Muitos dos participantes chegam ao projeto sem conhecimento prévio e saem de lá com aplicativos desenvolvidos. Alguns dos resultados são um app que informa toda a regulamentação pertinente ao traçado de futuras estradas e rodovias e outro que permite a professores fazer correções online na escrita à mão dos alunos.
Existe ainda a plataforma de desafios, em que órgãos públicos de qualquer âmbito – federais, estaduais ou municipais – podem divulgar um determinado problema que estão enfrentando e receber contribuições de toda a sociedade na busca de soluções.
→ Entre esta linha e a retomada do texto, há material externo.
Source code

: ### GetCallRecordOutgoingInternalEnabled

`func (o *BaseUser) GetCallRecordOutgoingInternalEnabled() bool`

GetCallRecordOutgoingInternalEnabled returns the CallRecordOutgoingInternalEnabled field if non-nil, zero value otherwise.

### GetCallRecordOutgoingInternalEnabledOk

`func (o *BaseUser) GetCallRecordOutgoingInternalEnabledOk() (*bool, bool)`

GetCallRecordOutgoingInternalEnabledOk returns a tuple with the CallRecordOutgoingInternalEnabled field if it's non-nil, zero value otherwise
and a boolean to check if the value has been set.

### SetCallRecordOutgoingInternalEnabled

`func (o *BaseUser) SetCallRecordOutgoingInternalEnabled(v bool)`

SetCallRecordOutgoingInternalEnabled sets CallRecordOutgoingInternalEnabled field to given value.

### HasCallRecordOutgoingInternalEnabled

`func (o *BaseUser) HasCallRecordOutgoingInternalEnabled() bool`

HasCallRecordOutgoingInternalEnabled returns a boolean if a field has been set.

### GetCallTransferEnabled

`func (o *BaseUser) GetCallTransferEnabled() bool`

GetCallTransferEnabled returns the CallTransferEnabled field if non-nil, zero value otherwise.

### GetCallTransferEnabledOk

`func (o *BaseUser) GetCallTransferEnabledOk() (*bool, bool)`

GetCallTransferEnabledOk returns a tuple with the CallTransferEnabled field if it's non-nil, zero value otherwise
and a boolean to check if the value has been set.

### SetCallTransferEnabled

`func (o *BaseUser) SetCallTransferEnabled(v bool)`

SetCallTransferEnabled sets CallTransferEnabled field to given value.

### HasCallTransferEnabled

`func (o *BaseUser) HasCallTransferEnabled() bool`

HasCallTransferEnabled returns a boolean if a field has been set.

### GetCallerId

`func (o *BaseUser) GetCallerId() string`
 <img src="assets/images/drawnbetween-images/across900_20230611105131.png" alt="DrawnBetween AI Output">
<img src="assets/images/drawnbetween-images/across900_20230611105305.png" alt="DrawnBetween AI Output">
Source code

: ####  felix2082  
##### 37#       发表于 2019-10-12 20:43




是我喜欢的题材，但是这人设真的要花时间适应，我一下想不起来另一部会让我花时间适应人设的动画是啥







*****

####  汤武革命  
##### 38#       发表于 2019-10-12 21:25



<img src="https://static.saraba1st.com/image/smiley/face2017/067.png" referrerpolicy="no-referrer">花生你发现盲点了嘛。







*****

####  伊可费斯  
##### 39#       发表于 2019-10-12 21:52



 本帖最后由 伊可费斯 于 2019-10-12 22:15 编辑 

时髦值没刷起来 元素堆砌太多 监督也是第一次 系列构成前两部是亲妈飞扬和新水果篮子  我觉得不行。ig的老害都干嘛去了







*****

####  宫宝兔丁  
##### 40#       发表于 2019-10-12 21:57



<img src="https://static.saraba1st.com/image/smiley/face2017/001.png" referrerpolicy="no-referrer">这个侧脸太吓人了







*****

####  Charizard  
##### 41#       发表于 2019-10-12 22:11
PEC não contempla nem 10% da demanda
Para o deputado federal Tiago Mitraud (Novo-MG), presidente da Frente Parlamentar da Reforma Administrativa, a luta pela reformulação da gestão pública vai muito além da avaliação da PEC 32/2020, em andamento no Legislativo. “Há muitos outros temas além daquilo que o governo apresentou. Um exemplo é a necessidade de modernização dos concursos públicos. Eu diria que a PEC não contempla nem 10% das necessidades”, ele diz.
Para Mitraud, outro problema da reforma proposta é a excessiva segmentação, o que exigirá uma série de leis posteriores de regulamentação – um processo que promete ser longo, desgastante e pode não chegar ao resultado desejado pelos legisladores. “Basta lembrar que a última mudança constitucional significativa, feita em 1998, aprovou uma série de medidas que nunca foram regulamentadas.”
O presidente da Frente Parlamentar da Reforma Administrativa ressalta a importância simbólica que há na extinção de privilégios de determinadas categorias, como férias de 60 dias, licenças-prêmio e abono pecuniário (possibilidade de vender parte das férias).
“Por conta desse tipo de situação, o Estado brasileiro acaba sendo um grande causador de desigualdade. A reforma certamente trata de modernização e eficiência, mas também de justiça social”, afirma o parlamentar.